_EXERCISE A_
In the court order, under which Federal Rule of Civil Procedure did the Commissioner file the motion?
_EXERCISE B_
Explain why, according to the court order, the Court finds that the parties have had a reasonable opportunity to present all material pertinent to the motion.
_EXERCISE C_
Pick up the court order after its final sentence and continue it in the same formal style.

_SELECTED EXCERPT_
UNITED STATES DISTRICT COURT WESTERN DISTRICT OF WASHINGTON AT TACOMA
Feb 20, 2018
Case No. C17-647 RAJ (W.D. Wash. Feb. 20, 2018)

Opinion

Case No. C17-647 RAJ

02-20-2018

MATTHEW DAVID SMITH, Claimant, v. NANCY A. BERRYHILL, Acting Commissioner of Social Security, Defendant.


ORDER DENYING COMMISSIONER'S MOTION TO DISMISS AND DIRECTING ANSWER BE FILED

The Commissioner filed the instant motion under Federal Rule of Civil Procedure 12(b)(1) for lack of subject matter jurisdiction. Dkt. 5. The Commissioner included matters outside the pleadings, namely the Declaration of Nancy Chung, that the Court found necessary to consider prior to ruling on the motion. Mr. Smith submitted rebutting evidence outside the pleadings in the form of records and his declaration. The Commissioner had an opportunity to reply to Mr. Smith's response. As such, the Court finds the parties have had a reasonable opportunity to present all the material that is pertinent to the motion.

In resolving a factual attack on jurisdiction, "the district court may review evidence beyond the complaint without converting the motion to dismiss into a motion for summary judgment." Safe Air for Everyone v. Meyer, 373 F.3d 1035, 1039 (9th Cir. 2004), citing Savage v. Glendale Union High Sch., 343 F.3d 1036, 1039 n. 2 (9th Cir. 2003). The Court "need not presume the truthfulness of the plaintiff's allegations." Id., citing White v. Lee, 227 F.3d 1214, 1242 (9th Cir. 2000). Any factual disputes, however, must be resolved in favor of the plaintiff. Edison v. United States, 822 F.3d 510, 517 (9th Cir. 2016), citing Dreier v. United States, 106 F.3d 844, 847 (9th Cir. 1996).

The Commissioner contends that the Court lacks jurisdiction to review Administrative Law Judge (ALJ) Ilene Sloan's order of dismissal because Mr. Smith failed to exhaust his administrative remedies and has not presented a colorable constitutional claim of due process violations. See Dkt. 5-1 at 22-25.

[Data entries]
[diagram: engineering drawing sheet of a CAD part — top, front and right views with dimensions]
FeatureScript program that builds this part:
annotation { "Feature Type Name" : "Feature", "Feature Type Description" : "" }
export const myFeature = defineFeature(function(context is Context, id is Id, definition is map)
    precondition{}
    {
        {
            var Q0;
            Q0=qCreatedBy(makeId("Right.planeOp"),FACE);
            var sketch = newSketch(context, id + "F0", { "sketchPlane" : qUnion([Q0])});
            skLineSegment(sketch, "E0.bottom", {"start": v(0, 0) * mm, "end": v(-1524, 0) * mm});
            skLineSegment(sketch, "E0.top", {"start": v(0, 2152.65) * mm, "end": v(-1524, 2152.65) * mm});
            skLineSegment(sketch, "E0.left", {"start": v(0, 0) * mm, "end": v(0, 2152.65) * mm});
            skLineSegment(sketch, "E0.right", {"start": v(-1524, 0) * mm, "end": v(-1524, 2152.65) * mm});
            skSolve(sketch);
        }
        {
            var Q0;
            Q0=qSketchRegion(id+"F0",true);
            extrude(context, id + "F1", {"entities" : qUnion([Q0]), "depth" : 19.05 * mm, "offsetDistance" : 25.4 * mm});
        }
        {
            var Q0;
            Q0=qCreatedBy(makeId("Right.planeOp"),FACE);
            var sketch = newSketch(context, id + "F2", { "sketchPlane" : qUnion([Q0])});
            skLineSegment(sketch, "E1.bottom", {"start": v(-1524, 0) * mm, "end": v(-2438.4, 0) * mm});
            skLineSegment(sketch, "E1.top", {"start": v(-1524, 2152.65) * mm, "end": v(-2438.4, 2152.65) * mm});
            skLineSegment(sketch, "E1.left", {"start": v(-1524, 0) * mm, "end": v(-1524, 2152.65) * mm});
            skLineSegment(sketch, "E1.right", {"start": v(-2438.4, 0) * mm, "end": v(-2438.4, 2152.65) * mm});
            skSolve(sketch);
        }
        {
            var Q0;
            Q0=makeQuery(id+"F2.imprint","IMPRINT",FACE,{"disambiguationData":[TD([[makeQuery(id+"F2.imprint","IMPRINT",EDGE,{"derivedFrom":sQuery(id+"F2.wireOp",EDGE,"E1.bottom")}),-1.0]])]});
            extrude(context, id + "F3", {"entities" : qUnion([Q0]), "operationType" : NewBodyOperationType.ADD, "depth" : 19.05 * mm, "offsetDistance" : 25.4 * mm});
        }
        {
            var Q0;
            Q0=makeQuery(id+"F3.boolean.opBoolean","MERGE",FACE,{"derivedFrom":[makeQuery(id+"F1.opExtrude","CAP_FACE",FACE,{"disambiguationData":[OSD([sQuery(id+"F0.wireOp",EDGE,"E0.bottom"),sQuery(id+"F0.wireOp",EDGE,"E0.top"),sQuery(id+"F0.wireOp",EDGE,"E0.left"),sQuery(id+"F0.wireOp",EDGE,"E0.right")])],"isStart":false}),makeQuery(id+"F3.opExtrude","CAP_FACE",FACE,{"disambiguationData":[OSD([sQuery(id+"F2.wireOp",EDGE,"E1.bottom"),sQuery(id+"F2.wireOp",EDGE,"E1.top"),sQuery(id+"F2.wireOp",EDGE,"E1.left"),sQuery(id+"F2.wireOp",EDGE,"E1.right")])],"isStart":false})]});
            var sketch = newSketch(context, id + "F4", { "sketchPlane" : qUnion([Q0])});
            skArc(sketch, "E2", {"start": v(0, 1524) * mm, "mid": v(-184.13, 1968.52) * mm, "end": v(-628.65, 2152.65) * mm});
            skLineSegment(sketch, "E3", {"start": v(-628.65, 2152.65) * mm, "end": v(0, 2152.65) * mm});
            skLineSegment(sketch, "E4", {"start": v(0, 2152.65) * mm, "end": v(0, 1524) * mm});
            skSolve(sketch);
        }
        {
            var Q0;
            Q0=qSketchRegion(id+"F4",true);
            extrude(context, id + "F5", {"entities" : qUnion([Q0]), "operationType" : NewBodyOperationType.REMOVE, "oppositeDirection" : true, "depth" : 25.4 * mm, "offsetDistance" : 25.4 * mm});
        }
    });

_REPLY A_
Rule 12(b)(1), for lack of subject matter jurisdiction.

_REPLY B_
The Commissioner submitted the Declaration of Nancy Chung, which the Court found necessary to consider, and Mr. Smith responded with rebutting evidence in the form of records and his own declaration. The Commissioner then had an opportunity to reply to Mr. Smith's response.

_REPLY C_
For the reasons set forth below, the Court denies the Commissioner's motion.

BACKGROUND

Mr. Smith filed for disability insurance and supplemental security income benefits on October 16, 2013. Dkt. 5-1 at 2. The Social Security Administration denied his application initially on March 3, 2014. Dkt. 5-1 at 3.

On April 3, 2014, Mr. Smith filed a Request for Hearing, stating that he has schizophrenia, bipolar disorder, and attention deficit disorder. Dkt. 5-1 at 5. At the time, Mr. Smith was living at a homeless shelter on Highland Avenue in Shreveport, Louisiana. Smith Decl., Dkt. 12-5 at 1. He lived at the Highland Avenue address "for two or three months," which suggests that, at the latest, he stopped living there by early July 2014. Id. When Mr. Smith "was discharged [he] was told that [he] could not come back." Id. After that, Mr. Smith was homeless for an unspecified period of time, and spent time in various homeless shelters and medical facilities in Shreveport and in Arkansas. Id. at 2.

On September 17, 2014, the Administration mailed a Notice of Hearing to Mr. Smith at the Highland Avenue address, advising him of a hearing scheduled for December 8. Dkt. 5-1 at 22. The notice contained "a reminder that failing to appear at his scheduled hearing without good cause could result in dismissal of the claimant's request for hearing." Id. The notice also requested Mr. Smith return an enclosed Acknowledgement of Receipt form. Id. The Acknowledgement of Receipt form was not returned. Id.

Fifteen days after the notice was mailed, on October 2, Mr. Smith was admitted to the University of Arkansas for Medical Sciences, where treatment notes state that he reported he "was at [Recovery Centers of Arkansas] for the past two weeks...." Dkt. 12-4 at 14.

On October 17, Mr. Smith went to an Administration field office in Little Rock, Arkansas, where he remembers an employee telling him that he "would need to wait until April 2015 until [he] heard about [his] hearing." Dkt. 12-5 at 2.

On November 24, the Administration mailed a Notice of Hearing Reminder to the Highland Avenue address. Dkt. 5-1 at 22. The reminder notice again warned Mr. Smith that failing to appear at the time and place of his hearing without good cause could result in dismissal of his request for hearing. Dkt. 12-1 at 90. The reminder notice included another Acknowledgement of Receipt form with a request to return it and, again, it was not returned. Dkt. 5-1 at 22.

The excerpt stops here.